Originally, domestic partnership was an alternative to marriage intended for same-sex couples who could not legally get married.
However, in 2015, the United States Supreme Court legalized same-sex marriage in Obergefell v. Hodges, making marriage a legal alternative for same-sex partners.
In general, any two adults who live together and plan to do so indefinitely can be in a domestic partnership.
- Intend to be each other’s, only domestic partner
- May be financially responsible for each other
- May or may not enter into a legal agreement
The legal rights and benefits domestic partners receive vary widely by state.
Some states require a formal registration process in order to receive benefits.
Others do not. Most states do not offer domestic partners any benefits, but the ones that do may offer:
- Health insurance
- Sick leave
- Adoption rights
- Death benefits
- Parental leave
- The power to make medical and financial decisions on their partner’s behalf
There is a wide variance in what states offer in terms of domestic benefits. Therefore, it is important to consult with an attorney familiar with your state’s laws in order to determine the benefits, if any, a domestic partner might have.
Estate Planning for Unmarried Couples
In most states, the default person to make decisions regarding distributing a person’s property upon their death or make decisions for them should they become incapacitated is their spouse.
Therefore, couples who are unmarried or not in a valid domestic partnership recognized by local law need to know about potential estate planning issues they might face.
Estate planning challenges may arise if your significant other is not a legally recognized spouse. Examples of these challenges include:
- An inability to manage your significant other’s financial affairs
- An inability to speak to institutional or government representatives if your significant other becomes incapacitated
- An inability to make medical decisions for your significant other or receive healthcare information during a serious illness or incapacity
- An inability to collect income, government benefits, insurance benefits, or retirement benefits that are reserved for a deceased person’s surviving spouse
- An inability to take advantage of marital deductions or exemptions for federal estate or gift taxes
- An inability to take advantage of a tax deferral by rolling over retirement accounts that can only be rolled over by the deceased account owner’s surviving spouse
- An inability to serve as an executor or personal representative of your deceased partner’s estate if they have not formally named you for that role in their Last Will and Testament
- An inability to claim property and accounts if your name is not on the title
- An inability to claim custody of your children if you are not their legal parent either through adoption or another legal proceeding giving you parental rights
If your significant other is incapacitated and has not set up a financial power of attorney designating you as their agent to act on their behalf, the court will need to designate a guardian or conservator to manage their affairs.
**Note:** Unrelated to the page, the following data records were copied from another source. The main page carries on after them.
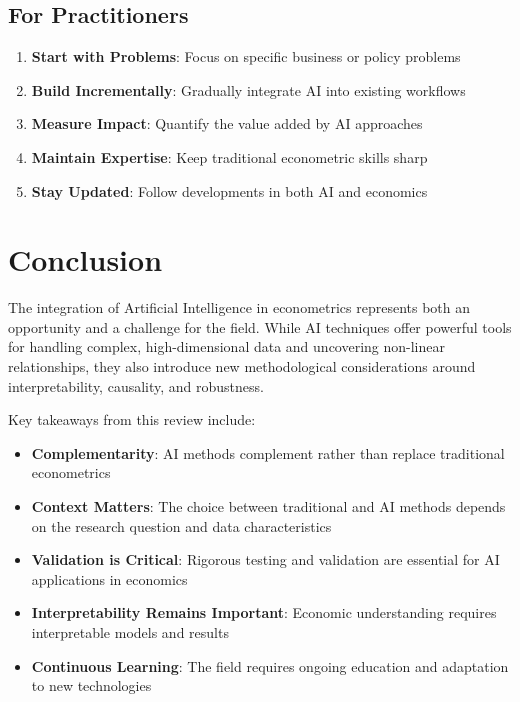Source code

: \documentclass[12pt,a4paper]{article}
\begin{document}
\subsection{For Practitioners}

\begin{enumerate}
    \item \textbf{Start with Problems}: Focus on specific business or policy problems
    \item \textbf{Build Incrementally}: Gradually integrate AI into existing workflows
    \item \textbf{Measure Impact}: Quantify the value added by AI approaches
    \item \textbf{Maintain Expertise}: Keep traditional econometric skills sharp
    \item \textbf{Stay Updated}: Follow developments in both AI and economics
\end{enumerate}

\section{Conclusion}

The integration of Artificial Intelligence in econometrics represents both an opportunity and a challenge for the field. While AI techniques offer powerful tools for handling complex, high-dimensional data and uncovering non-linear relationships, they also introduce new methodological considerations around interpretability, causality, and robustness.

Key takeaways from this review include:

\begin{itemize}
    \item \textbf{Complementarity}: AI methods complement rather than replace traditional econometrics
    \item \textbf{Context Matters}: The choice between traditional and AI methods depends on the research question and data characteristics
    \item \textbf{Validation is Critical}: Rigorous testing and validation are essential for AI applications in economics
    \item \textbf{Interpretability Remains Important}: Economic understanding requires interpretable models and results
    \item \textbf{Continuous Learning}: The field requires ongoing education and adaptation to new technologies
\end{itemize}
\end{document}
State default laws usually prioritize a child, parent, or another relative when appointing a guardian or conservator if there is no spouse.
The same is true when making medical decisions. A child, parent, sibling, grandchild, or grandparent is usually authorized to make medical decisions and receive medical information if there is no spouse.
Your partner can set up a healthcare power of attorney and a living will (advanced directive) to designate you as the authorized person to make medical decisions and to make known their medical wishes.
While there is a long list of potential estate planning challenges for unmarried couples, some of these may be mitigated by living in a state that recognizes a domestic partnership.
Other benefits, such as federal estate and gift tax laws or retirement account laws, are only available to legally married couples.
Unmarried couples need to consult with an estate planning attorney because laws vary so much from state to state.
An estate planning attorney who knows your local laws can help you craft an estate plan that specifies how you want your money and property distributed, plans for taking care of your loved ones, and how you want your financial and medical affairs handled if you become incapacitated.